AKB-9090 is being studied as a potential acute-care therapy for patients at risk of kidney injury following cardiac procedures—a setting where AKI remains common and is associated with increased morbidity, mortality, and healthcare costs. While HIF-PH inhibitors are already used in chronic kidney disease, AKB-9090 is designed for short-term, inpatient use during acute renal stress, such as the perioperative period.

The ongoing Phase 1 trial is a randomized, double-blind, placebo-controlled study incorporating both single-ascending dose (SAD) and multiple-ascending dose (MAD) cohorts.
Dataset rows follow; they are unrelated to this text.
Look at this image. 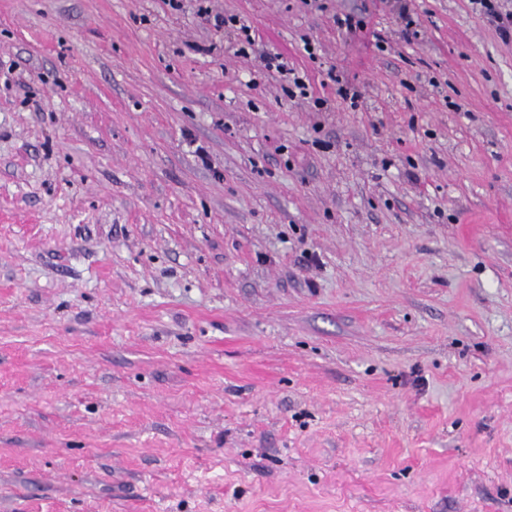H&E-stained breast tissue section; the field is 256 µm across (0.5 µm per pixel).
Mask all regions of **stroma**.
<instances>
[{
    "mask_svg": "<svg viewBox=\"0 0 512 512\" xmlns=\"http://www.w3.org/2000/svg\"><path fill=\"white\" fill-rule=\"evenodd\" d=\"M323 2L0 0V512H512V39ZM195 2V13L202 19L206 25L210 26L217 34L230 37L236 48V53L244 56L249 55V50L258 59L259 68L262 71L273 72L274 70L281 76L288 79V74L292 75V83L298 90L299 97L307 99L313 94V87L307 75L300 77L292 69L288 70V62L277 52L262 51L257 52L255 33L252 35L251 26L241 23L240 19L233 14H226L214 11L210 6L211 0H193Z\"/></svg>",
    "mask_w": 512,
    "mask_h": 512,
    "instance_id": "stroma-1",
    "label": "stroma"
}]
</instances>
Up to 70 healthy adult participants are expected to be enrolled. The primary objectives are to assess safety and tolerability, along with pharmacokinetics and pharmacodynamic responses following intravenous administration. Key measures include adverse event rates and changes in laboratory values, vital signs, and electrocardiographic findings.

Akebia executives highlighted that the program builds on the company’s long-standing expertise in HIF-PH biology and reflects a broader strategy to expand into acute kidney injury, an area with limited therapeutic options. Top-line results from the Phase 1 study are expected in early 2027.
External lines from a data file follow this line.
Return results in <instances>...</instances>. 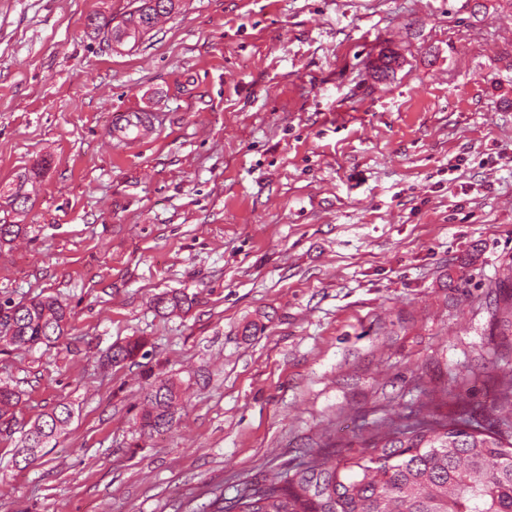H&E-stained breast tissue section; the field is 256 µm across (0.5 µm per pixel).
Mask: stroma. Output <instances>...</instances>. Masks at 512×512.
Wrapping results in <instances>:
<instances>
[{
  "instance_id": "obj_1",
  "label": "stroma",
  "mask_w": 512,
  "mask_h": 512,
  "mask_svg": "<svg viewBox=\"0 0 512 512\" xmlns=\"http://www.w3.org/2000/svg\"><path fill=\"white\" fill-rule=\"evenodd\" d=\"M0 0V305L53 295L67 335L0 341L21 402L0 512H205L217 493L360 455L447 390L480 420L512 373V9L502 0ZM400 65L373 67L386 53ZM154 139L127 149L113 113ZM28 181L34 205L9 195ZM165 292L189 309L154 307ZM143 356L102 363L112 344ZM187 405L143 433L148 383ZM72 419L13 454L59 403ZM141 5L134 8L122 19L120 23L112 27V19L103 24H95L96 30H103L105 40L117 45L126 42L136 43L143 35L148 33L157 23L160 17L172 13L178 0H138Z\"/></svg>"
}]
</instances>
The AKB-9090 trial is part of Akebia’s expanding renal-focused pipeline, which was formally outlined in late 2025. Other assets in development include praliciguat, a soluble guanylate cyclase stimulator undergoing Phase 2 evaluation for focal segmental glomerulosclerosis, and AKB-097, a next-generation complement inhibitor planned to enter a Phase 2 basket trial in rare kidney diseases, such as IgA nephropathy, lupus nephritis, and C3 glomerulopathy, in the second half of 2026.

Together, these programs underscore Akebia’s continued emphasis on both chronic and acute kidney disorders with high unmet medical need.